I like these. Thanks.


In a message dated 6/30/04 3:09:21 PM, skreams@... writes:

<< **I do think I'd rephrase it. Something like, "You may refuse to allow
others to control your family's daily life, and give your children the
freedom to live without fear of physical, emotional or social harm." ~Rue
>>

-=-I think if you just tweaked it just a bit it would sound like the whole
family was reclaiming their freedom. Maybe more like, "You and your
family may reclaim control of your daily lives, ..... " KWIM?-=- (-Tracy-)

-=-"Your family may reclaim control of their daily life, and take what steps
you feel necessary to ensure your children's freedom from physical,
emotional or social harm."-=- (Robyn L. Coburn)


The good news is I have a special folder where the original lives, and I will
print this out and put it there and consider changing it before it's ever
reprinted again.

The bad news is I have several hundred. As the cost of photocopying went up
and up, and I just pass them out broadly at conferences, I decided last fall
to go to a printshop and get them done on various papers in the cheap
ink-of-the-day (on a good ink-color day, I mean <g>), and so... It will be a while
before reprinting.

I do appreciate the input. I don't want it to have even a bit of harm in it.

Maybe, though, nobody really sees it without knowing enough about unschooling
or me to know what the intent is.

And maybe it will last a long time.

And maybe I could just change the online version.

But no. Yeah. That's what I should do.
No, I can't decide.

Sandra the undecided, the wishy-washy, the thinking-too-much

cat

I do like all of the new suggestions - but I wonder if people who
are still in the mindset of "protecting" their children from
television or twinkies would still read even the new phrases as
supporting their choice to limit their children. As long as they
didn't know Sandra or hadn't read anything else she'd written!

-Cat

[email protected]

In a message dated 7/3/04 8:36:30 AM, aceto3@... writes:

<< I do like all of the new suggestions - but I wonder if people who

are still in the mindset of "protecting" their children from

television or twinkies would still read even the new phrases as

supporting their choice to limit their children. As long as they

didn't know Sandra or hadn't read anything else she'd written! >>

Oh good! An argument for not changing it. <bwg>

I guess I'm not in a big hurry to decide since I have two or three years'
worth in my office.

It was fun, that day, ordering them. I worked in a print shop years ago, so
I knew to apply to their need to offload leftovers from old jobs, so I asked
him if he would charge me plain-paper cost for an assortment of whatever all
they had in the left-over nice-paper piles in the back, and he did. So I have
different colored papers with colored inks which satisfies my urge for them
to be a bit colorful.

Sandra

[email protected]

- but I wonder if people who are still in the mindset of "protecting" their children from television or twinkies would still read even the new phrases as supporting their choice to limit their children.>>>>>>

There is no single statement that would cause all parents to realize the benefits of removing limits. It takes many conversations and hearing or reading stories of families where it is working. Maybe some people read one thing, one time and totally change, but I needed to hear or read it over and over before it made sense. It also took self examination for me to realize areas I was setting limits without realizing it.

**DATASET ROWS:**
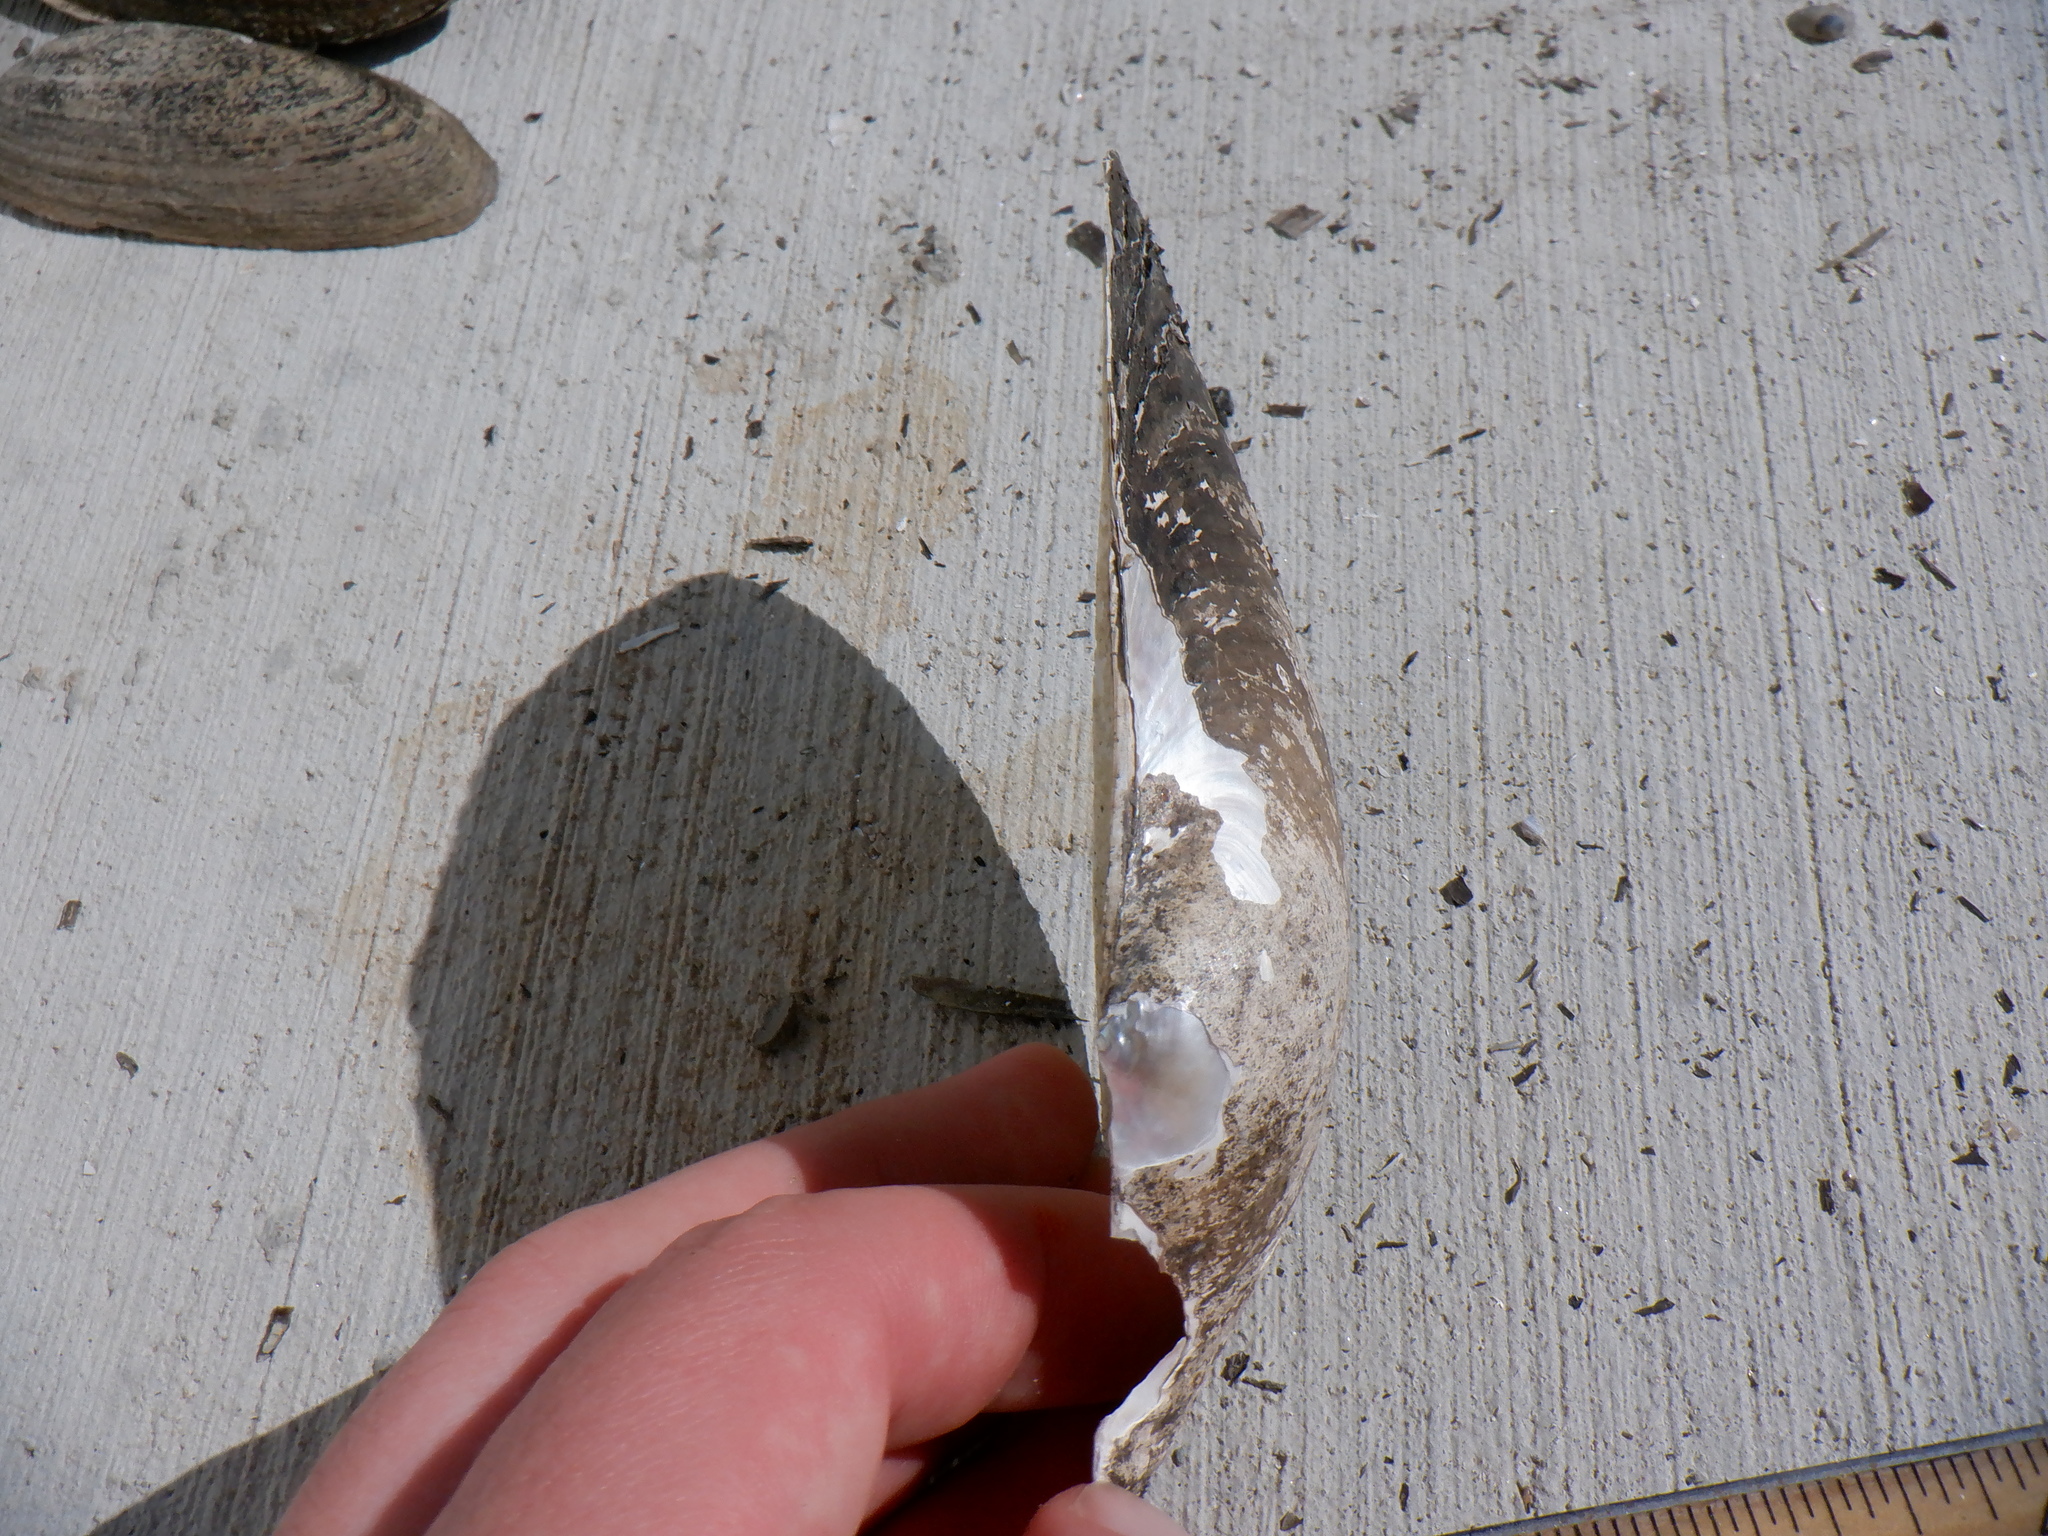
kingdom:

==

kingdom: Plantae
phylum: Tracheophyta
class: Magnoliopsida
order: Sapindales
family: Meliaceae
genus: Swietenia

**EXERCISE BRIEF:**
Revise the email thread by rewriting everything from "The bad news" down to "before reprinting." with "printshop" replaced by "copy shop". Rely solely on the email thread; the records play no part here.

**EXERCISE SOLUTION:**
The bad news is I have several hundred. As the cost of photocopying went up
and up, and I just pass them out broadly at conferences, I decided last fall
to go to a copy shop and get them done on various papers in the cheap
ink-of-the-day (on a good ink-color day, I mean <g>), and so... It will be a while
before reprinting.